(Stored items)
◆ ◆ ◆ ◆ ◆

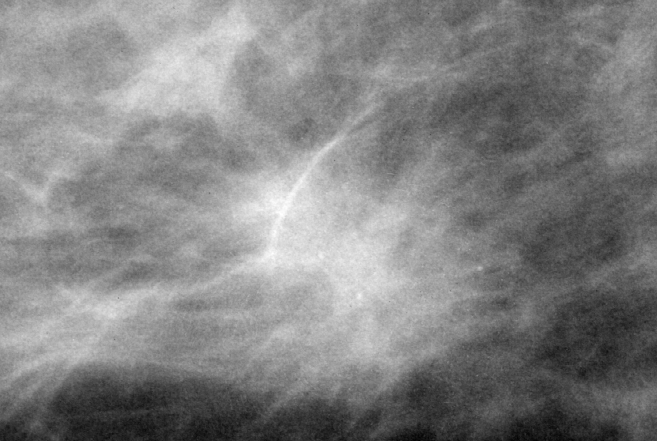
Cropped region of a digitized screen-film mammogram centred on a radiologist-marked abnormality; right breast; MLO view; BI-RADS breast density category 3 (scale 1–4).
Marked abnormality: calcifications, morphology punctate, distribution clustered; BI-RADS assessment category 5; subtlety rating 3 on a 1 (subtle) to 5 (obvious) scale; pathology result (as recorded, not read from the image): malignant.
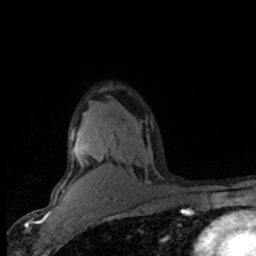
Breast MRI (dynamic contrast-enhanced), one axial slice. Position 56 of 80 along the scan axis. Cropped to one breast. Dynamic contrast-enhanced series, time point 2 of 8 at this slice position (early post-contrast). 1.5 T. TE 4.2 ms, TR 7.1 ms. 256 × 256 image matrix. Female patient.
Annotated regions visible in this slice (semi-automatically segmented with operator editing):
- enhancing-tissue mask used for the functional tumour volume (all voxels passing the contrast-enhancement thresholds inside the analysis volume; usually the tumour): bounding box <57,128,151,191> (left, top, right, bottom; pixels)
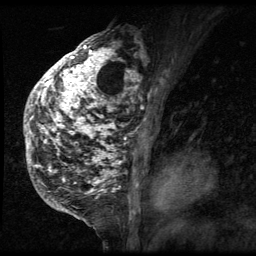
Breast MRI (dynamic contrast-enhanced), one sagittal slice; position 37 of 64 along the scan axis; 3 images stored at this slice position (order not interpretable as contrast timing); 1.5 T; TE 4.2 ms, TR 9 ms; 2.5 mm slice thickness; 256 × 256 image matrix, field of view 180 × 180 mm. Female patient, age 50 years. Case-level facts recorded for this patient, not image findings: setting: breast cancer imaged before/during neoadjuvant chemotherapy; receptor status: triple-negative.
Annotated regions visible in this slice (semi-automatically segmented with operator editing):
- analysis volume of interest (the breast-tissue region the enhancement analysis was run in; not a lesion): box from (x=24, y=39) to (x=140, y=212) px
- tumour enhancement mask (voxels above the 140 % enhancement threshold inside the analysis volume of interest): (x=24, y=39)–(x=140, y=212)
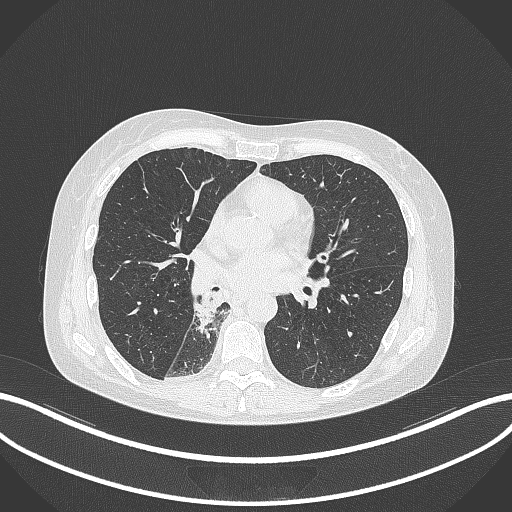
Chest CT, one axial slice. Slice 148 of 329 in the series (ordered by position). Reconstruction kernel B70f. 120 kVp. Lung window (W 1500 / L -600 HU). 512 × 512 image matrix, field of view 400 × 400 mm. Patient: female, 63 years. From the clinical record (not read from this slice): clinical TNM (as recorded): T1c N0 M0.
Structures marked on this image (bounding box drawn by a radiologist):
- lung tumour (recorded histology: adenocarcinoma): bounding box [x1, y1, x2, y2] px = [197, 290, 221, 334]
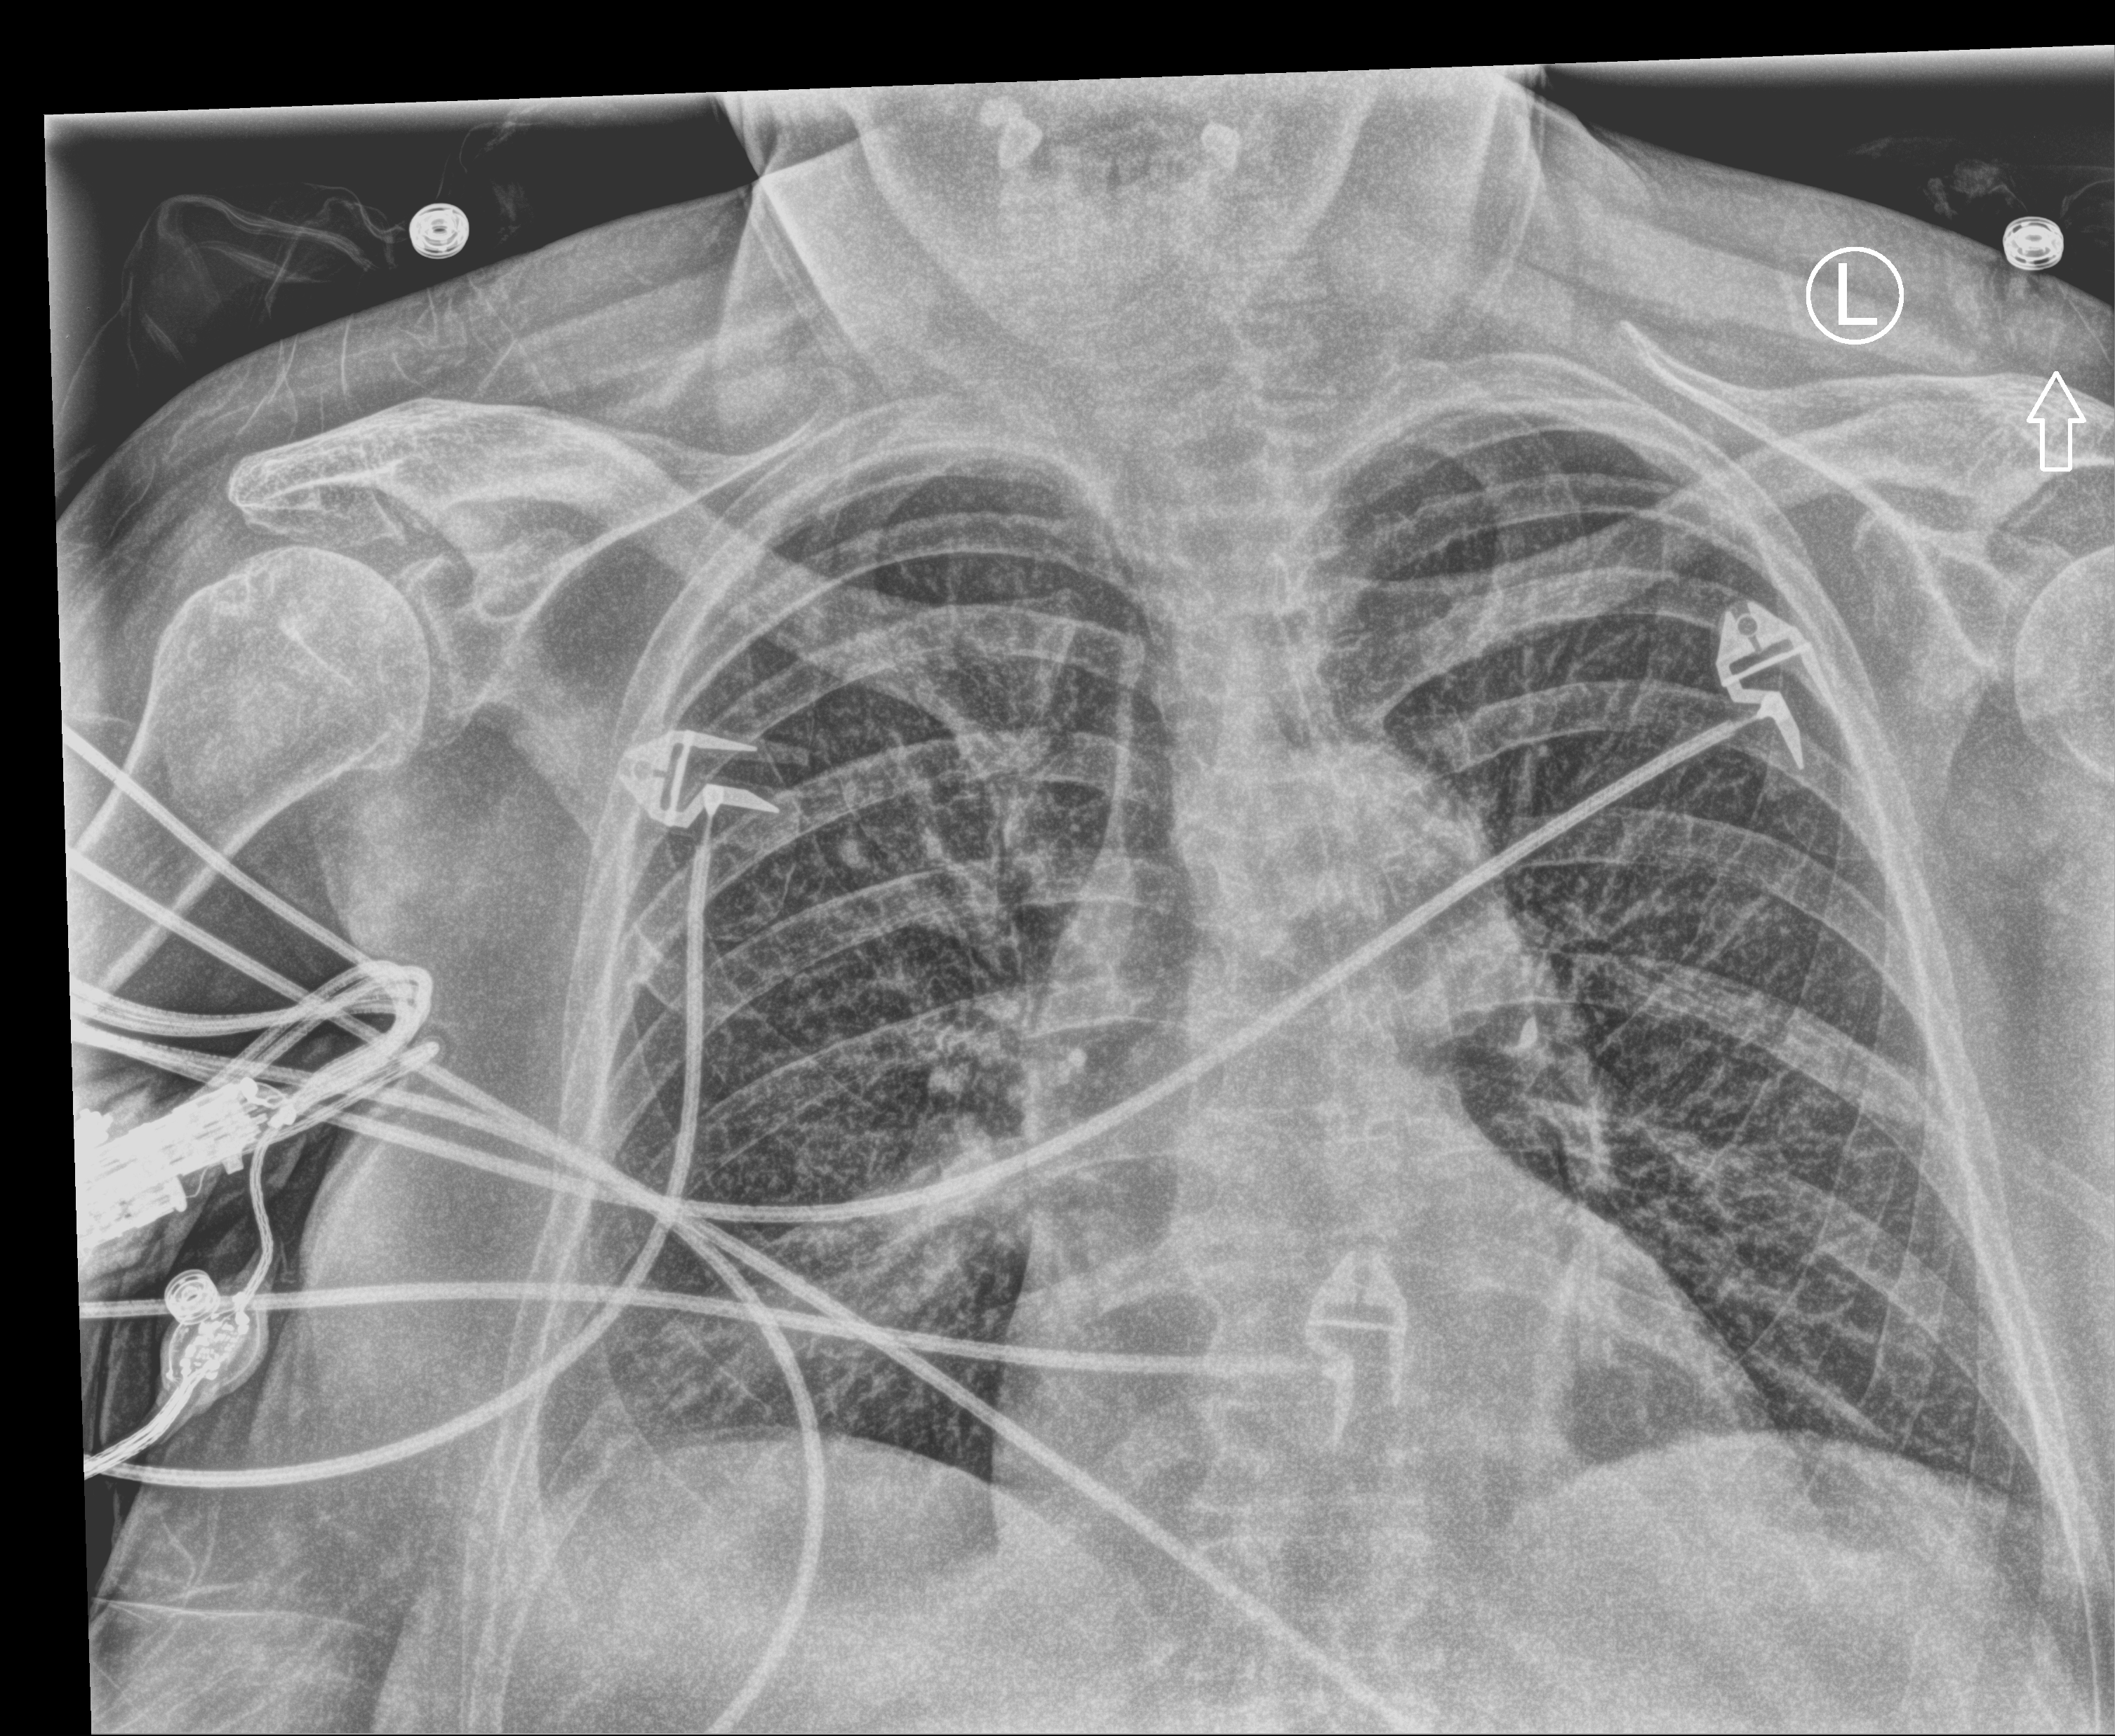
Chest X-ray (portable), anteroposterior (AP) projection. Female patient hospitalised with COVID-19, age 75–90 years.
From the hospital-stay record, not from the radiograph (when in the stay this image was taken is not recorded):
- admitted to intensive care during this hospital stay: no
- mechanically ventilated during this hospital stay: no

◆ ◆ ◆ ◆ ◆

AIM OF THE TASK:
Although pictures appear among the records above, write out exactly only the lines from the one that has "Structures marked on" through the one that has "- admitted to", and leave the pictures out.

ANSWER BELOW:
Structures marked on this image (bounding box drawn by a radiologist):
- lung tumour (recorded histology: adenocarcinoma): bounding box [x1, y1, x2, y2] px = [197, 290, 221, 334]
Chest X-ray (portable), anteroposterior (AP) projection. Female patient hospitalised with COVID-19, age 75–90 years.
From the hospital-stay record, not from the radiograph (when in the stay this image was taken is not recorded):
- admitted to intensive care during this hospital stay: no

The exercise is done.